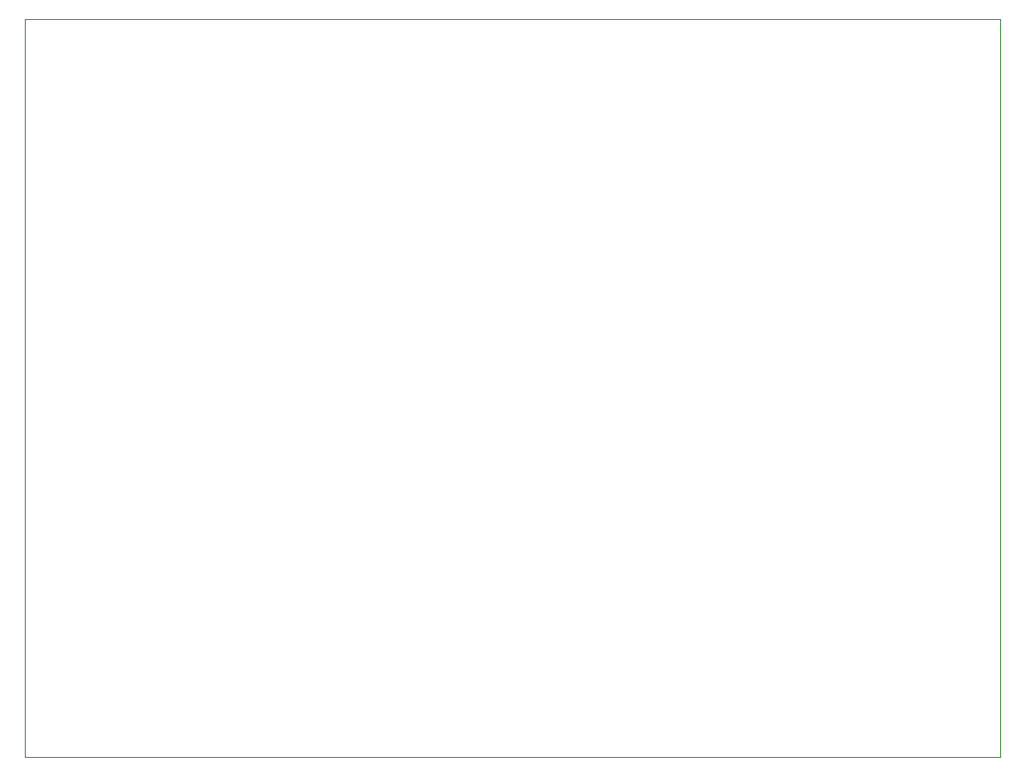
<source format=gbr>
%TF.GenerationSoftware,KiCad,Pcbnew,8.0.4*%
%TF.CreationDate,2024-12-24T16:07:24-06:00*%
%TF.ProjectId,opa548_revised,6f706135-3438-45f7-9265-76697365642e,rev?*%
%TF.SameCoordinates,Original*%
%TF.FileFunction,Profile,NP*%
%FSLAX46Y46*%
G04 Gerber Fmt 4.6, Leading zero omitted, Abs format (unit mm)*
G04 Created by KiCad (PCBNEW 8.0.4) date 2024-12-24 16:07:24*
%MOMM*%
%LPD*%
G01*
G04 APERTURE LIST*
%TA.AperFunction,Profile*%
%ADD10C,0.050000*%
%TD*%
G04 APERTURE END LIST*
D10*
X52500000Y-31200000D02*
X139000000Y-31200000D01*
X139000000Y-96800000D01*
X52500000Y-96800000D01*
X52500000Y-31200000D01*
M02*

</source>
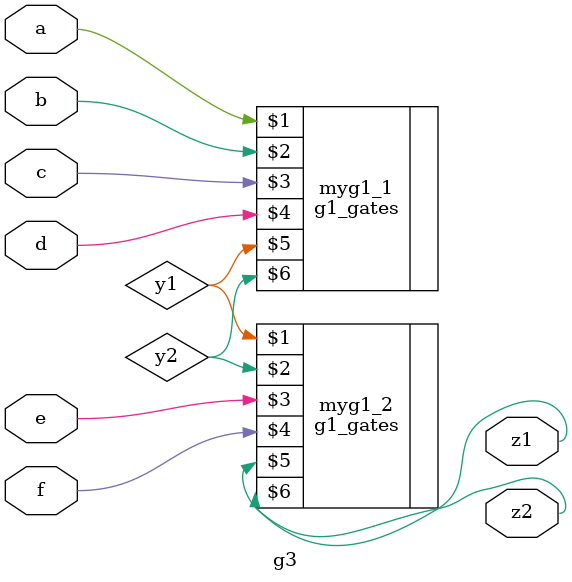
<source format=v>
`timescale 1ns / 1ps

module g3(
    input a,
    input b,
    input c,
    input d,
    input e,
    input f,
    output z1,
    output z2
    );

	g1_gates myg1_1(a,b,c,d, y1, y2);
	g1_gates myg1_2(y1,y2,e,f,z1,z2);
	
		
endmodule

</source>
========
TASK DESCRIPTION:
Find the line containing "G04 APERTURE LIST*" in the listing above. Restate it and every line after it, word for word, through the final line, leaving out the pictures.

ANSWER TO THIS EXERCISE:
G04 APERTURE LIST*
%TA.AperFunction,Profile*%
%ADD10C,0.050000*%
%TD*%
G04 APERTURE END LIST*
D10*
X52500000Y-31200000D02*
X139000000Y-31200000D01*
X139000000Y-96800000D01*
X52500000Y-96800000D01*
X52500000Y-31200000D01*
M02*

</source>
<source format=v>
`timescale 1ns / 1ps

module g3(
    input a,
    input b,
    input c,
    input d,
    input e,
    input f,
    output z1,
    output z2
    );

	g1_gates myg1_1(a,b,c,d, y1, y2);
	g1_gates myg1_2(y1,y2,e,f,z1,z2);
	
		
endmodule

</source>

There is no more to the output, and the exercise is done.